İçeri girince ilk katta sizi meyve-zebze , paprikacılar , peynirciler , hamur
işi satan lokal satıcılar , et ürünleri satanlar , turşucular karşılıyor. Her
yemeğe ve her türlü yiyeceğe paprika koyduklarını söylemiştim. Bu yüzden
turşular ne olursa olsun paprikalı. Bu arada eve götürecek hediye de aramayın
mutlaka güzel paketlenmiş paprika paketleri alabilirsiniz. 300-400 HUF
civarında.
Üst katta ise tamamen Macar
yemeklerinin bulunduğu bir bölüm var. Değişik değişik satıcılar , değişik
çeşitlerde yemekler satıyorlar. Tatlı – tuzlu ne isterseniz uygun fiyata burada
tadabilirsiniz. Üst katın diğer tarafı ise hediyelikçilerden oluşuyor. Her
türlü hediye çeşidini burada bulabilirsiniz. Biz girmeden önce çok ucuz olur ve
buradan alabiliriz diye düşünmüştük ama dışardaki hediye satan dükkanlarla aynı
fiyatta hatta bazen daha da pahalı. Buraya gelmişken mutlaka iğne oyalarına
bakın derim. Hangi kültürden geliyor çok emin değilim ama tamamane bizim
annelerimizin yaptıklarıyla aynı.
Bodrum katında ise balık ve marketleri bulabilirsiniz.
Buradan da işimiz bitince Vaci
Utca’ya doğru geçtik. Son birkaç saatimizi şehrin en ünlü en canlı sokağından
geçip eve giderek geçirelim istedik. “Utca” sokak demek bu arada. Vaci ne demek
bilmiyorum . Bu sokak şehrin tam ortasından yani en ünlü merkezden başlıyor ve
çok uzun. Sağlı sollu en ünlü markalar , şık ve ucuz restoranlar , simetrik
kaldırım taşlarıyla dolu çok güzel bir
sokak. Yine hem gece hem gündüz görülmesi gereken bir şehir diyebilirim. Bu
sokak üzerinde bulabileceğin
dondurmacılardan tarçınlı dondurma denemelisiniz. Bu size küçük bir
tavsiyem. Eğer anahtarlık ve kartpostal
gibi hediyelik düşünüyorsanız bu sokak üzerindeki satıcılardan alın. Tahmin
ettiğiniz gibi ekstra pahalı olmacayaktır kalabalık bir sokak olduğu için. Tam
tersi daha çok seçenek ve daha uygun fiyat göreceksiniz.

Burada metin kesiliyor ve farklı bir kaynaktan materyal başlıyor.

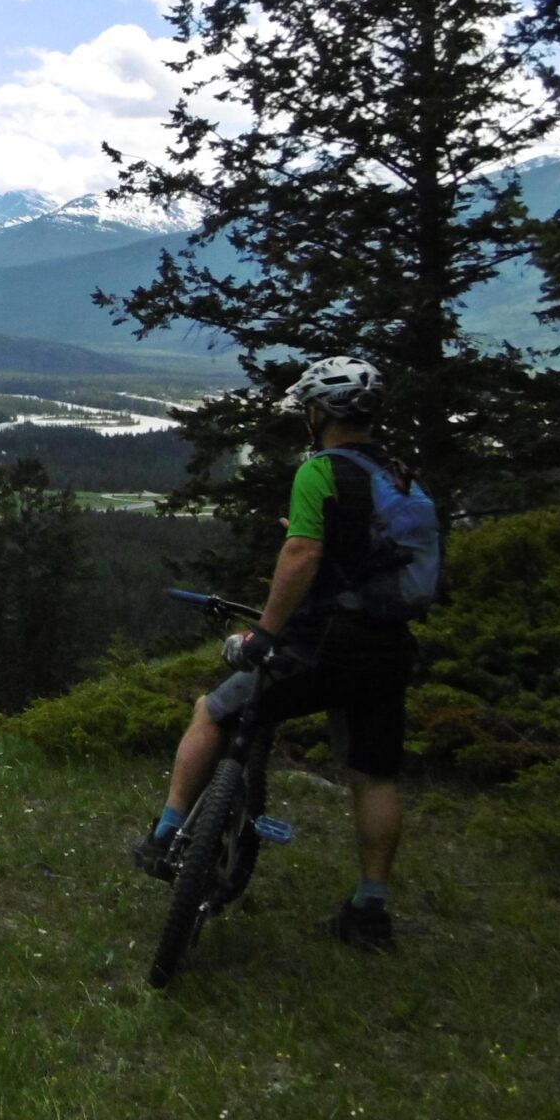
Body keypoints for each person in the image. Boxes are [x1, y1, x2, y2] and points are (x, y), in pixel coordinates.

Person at [132, 355, 422, 949]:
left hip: (323, 645)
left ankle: (164, 834)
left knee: (213, 712)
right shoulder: (401, 477)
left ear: (318, 413)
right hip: (388, 645)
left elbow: (302, 557)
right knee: (373, 775)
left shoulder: (320, 471)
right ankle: (371, 910)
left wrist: (266, 630)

Fotoğraflar yetersiz biliyorum çünkü şarjım bitmişti tamamen ben de arkadaşımdan çekmesini istedim. Olduğu kadar..😉
Not: Bu yol üzerinde eğer Tesco görürseniz ara sokaklarda girip
Turi Rudi depolayın en ucuzu Tesco’da.
1 saat yürüdükten sonra
hostele vardık eşyalarımızı sırtladık ve toplu taşımayı aynı şekilde kullanıp
havaalanının yolunu tuttuk. Budapeşte havaalanı biraz küçük ve düzensiz. Ama her şeye rağmen Brugge’dan sonra gördüğüm
en güzel şehir. Hala Brugge en favorim tabi ki.
Çok para harcamadan , çok güzel şeyler yiyip içeceğiniz , her
açıdan muhteşem bir zevkle gezeceğiniz , ruhunuzu ve gözünüzü bol bol
doyuracağınız herkesin mutlaka görmesini istediğim harikalar şehri Budapeşte
maceram bu kadar uzundu. 2 güne muhteşem şeyler sığdırmışım belli ki. Ama
Széchenyi Termal Hamamı’na gidemediğim için biraz buruğum sanırım. Umarım başka
bir sefere bunu da yaparım. Ucuz bilet bulduğun gibi gelin.